11.04.2008, 06:49 Uhr

Angesichts der außerplanmäßig beschlossenen Rentenerhöhung warnt Altbundespräsident Herzog vor einer "Rentnerdemokratie".

Alt-Bundespräsident Roman Herzog hat mit Blick auf die größer werdende Zahl von Senioren vor einer "Rentnerdemokratie" gewarnt. "Ich fürchte, wir sehen gerade die Vorboten einer Rentnerdemokratie: Die Älteren werden immer mehr, und alle Parteien nehmen überproportional Rücksicht auf sie. Das könnte am Ende in die Richtung gehen, dass die Älteren die Jüngeren ausplündern", sagte Herzog der "Bild"-Zeitung.

Die außerplanmäßige Rentenerhöhung von 1,1 Prozent in diesem Jahr hält das frühere Staatsoberhaupt für verfassungskonform, da die Kaufkraft der Renten seit Jahren nicht zugenommen habe. Eine anhaltende Übervorteilung der Jüngeren könne aber grundgesetzwidrig sein.

"Wenn die Älteren die Jüngeren immer stärker zur Kasse bitten, würde die Staatsquote wachsen. Und ich gehe davon aus, dass ab einem gewissen Punkt eine hohe Staatsquote durchaus verfassungswidrig ist", sagte Herzog. Die Chancen, dass die jetzt ausgefallene Rentendämpfung nach 2011 tatsächlich nachgeholt wird, schätzt Herzog auf "50 zu 50".

Widerworte vom Vdk

Der Präsident des Sozialverbandes VdK, Walter Hirrlinger, wies die Äußerungen Herzogs zurück. Er habe "überhaupt kein Verständnis", dass das frühere Staatsoberhaupt auf diese Weise "Emotionen hochputscht", sagte Hirrlinger der in Düsseldorf erscheinenden "Westdeutschen Zeitung". Die Aussetzung des Riester-Faktors nannte er einen "Tropfen auf dem heißen Stein". Hirrlinger appellierte an die Bundesregierung, die ausgefallene Rentendämpfung nicht nachzuholen.

In der "Frankfurter Neuen Presse" wies der VdK-Chef auf den wachsenden Einfluss der Älteren hin: "Wir haben jetzt schon über 1,4 Millionen Mitglieder.
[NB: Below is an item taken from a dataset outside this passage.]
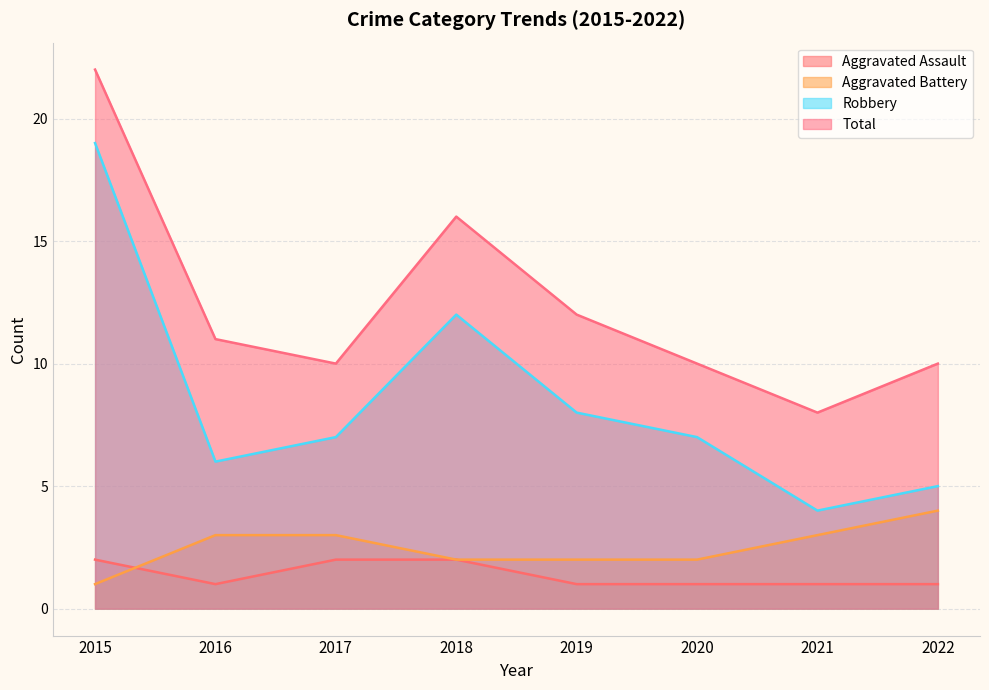

What is the difference between the second highest and minimum values in the Total series?

8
Damit sind wir größer als die Parteien und wir wachsen täglich. Das zeugt davon, dass wir gebraucht werden." Der Vorsitzende der Senioren-Union, Otto Wolff (CDU), sprach in der Zeitung von einem "Bumerang-Effekt": Nach Jahren der Demütigungen würden die Älteren "jetzt auch mal schärfer zurückschlagen".

Vergessene junge Generation

Der jugendpolitische Sprecher der Grünen, Kai Gehring, sagte zu den Äußerungen Herzogs: "Rentner haben in der großen Koalition eine starke Lobby, Jugendliche sind dagegen die vergessene Generation dieser Bundesregierung." Statt mit der Gießkanne Wahlgeschenke auf Kosten der Jüngeren zu verteilen, müssten "gezielt Armut und Benachteiligung in allen Generationen bekämpft werden", forderte er.